Aqua Chatauqua returning to Dunton Locks Thursday

Last August, a group of about a half dozen conservation and education-minded groups from the lakes area joined forces to host the first Detroit Lakes Aqua Chatauqua at Dunton Locks County Park.

Members of the Big Stone County 4-H Aquatic Robotics team explained to a 2018 Aqua Chautauqua visitor how their underwater robot, the SeaPerch, operates underwater to detect aquatic invasive species and other bits of water quality information. The team will be returning for the 2019 Aqua Chatauqua this Thursday, Aug. 15. (Vicki Gerdes / Tribune)

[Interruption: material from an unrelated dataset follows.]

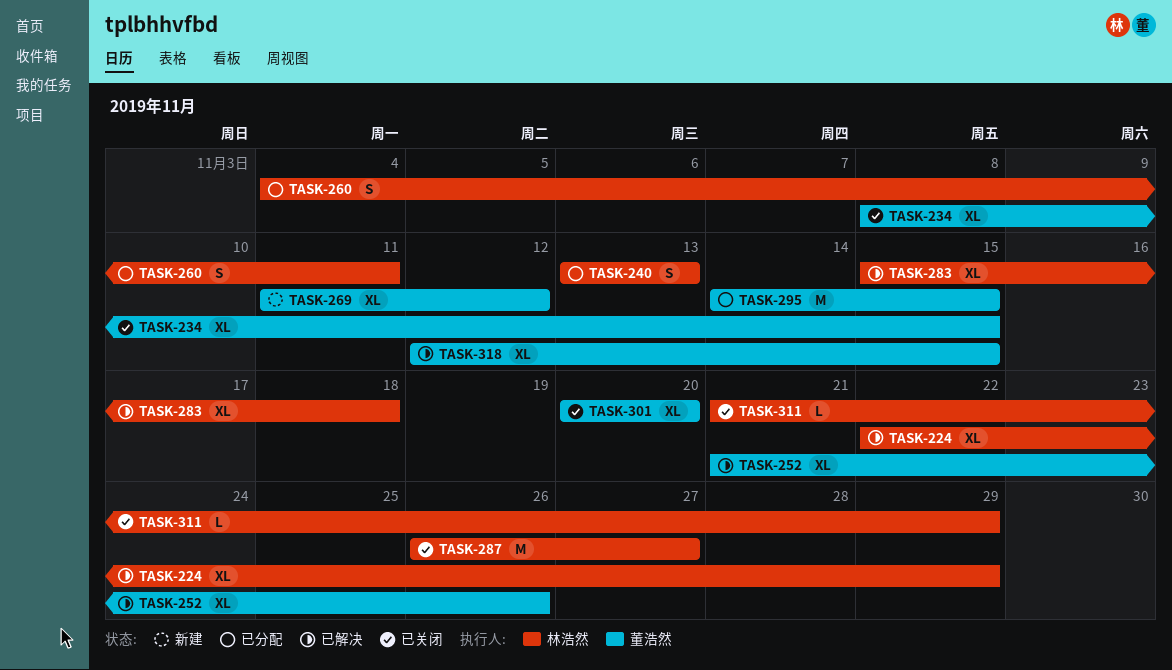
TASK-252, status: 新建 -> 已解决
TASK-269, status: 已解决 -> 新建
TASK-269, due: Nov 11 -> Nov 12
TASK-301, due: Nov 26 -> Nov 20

Members of the Big Stone County 4-H Aquatic Robotics team explained to a 2018 Aqua Chautauqua visitor how their underwater robot, the SeaPerch, operates underwater to detect aquatic invasive species and other bits of water quality information. The team will be returning for the 2019 Aqua Chatauqua this Thursday, Aug. 15. (Vicki Gerdes / Tribune)

The water-themed festival returns to Dunton Locks Thursday, Aug. 15, from 5 to 8 p.m.

Volunteers from the University of Minnesota Extension Water Resources Center, Pelican River Watershed District, Becker County Museum, Becker County 4-H, Becker County Environmental Services, Minnesota Department of Natural Resources (DNR), Minnesota Pollution Control Agency (MPCA), Becker and East Otter Tail County Soil and Water Conservation Districts (SWCDs), PartnerSHIP 4 Health, Detroit Lakes Public Library and Becker County Sheriff's Department Dive & Rescue Team will be hosting 22 different fun and educational learning stations during the event.

"It's all about water — all aspects of water," said UM Extension educator Karen Terry, from science and technology to its history and all the different recreational activities that take place on the water. "This year our focus will once again be on the Otter Tail River Watershed."

Some of the more unique learning stations include a "tailgate aquarium" provided by the DNR, which includes live fish; an art activity hosted by Becker County 4-H that focuses on learning how to create "gyotaku," a form of Japanese art that involves the use of either real or rubber fish; and a history exhibit from the Becker County Museum that focuses on "Fishin' Memories."

Other activities include learning about shoreland restoration and protection as well as how to use tools for measuring water clarity; identifying various types of macroinvertebrates (i.e., water bugs) and aquatic invasive species (AIS); and a demonstration by the 4-H Aquatic Robotics team from Big Stone County, who were also at last year's festival, teaching attendees about how they build and use small robots for use underwater, to map out the locations and infestation levels of various types of AIS in local water bodies.

"Some of our stations were here last year, and some are entirely new," Terry said.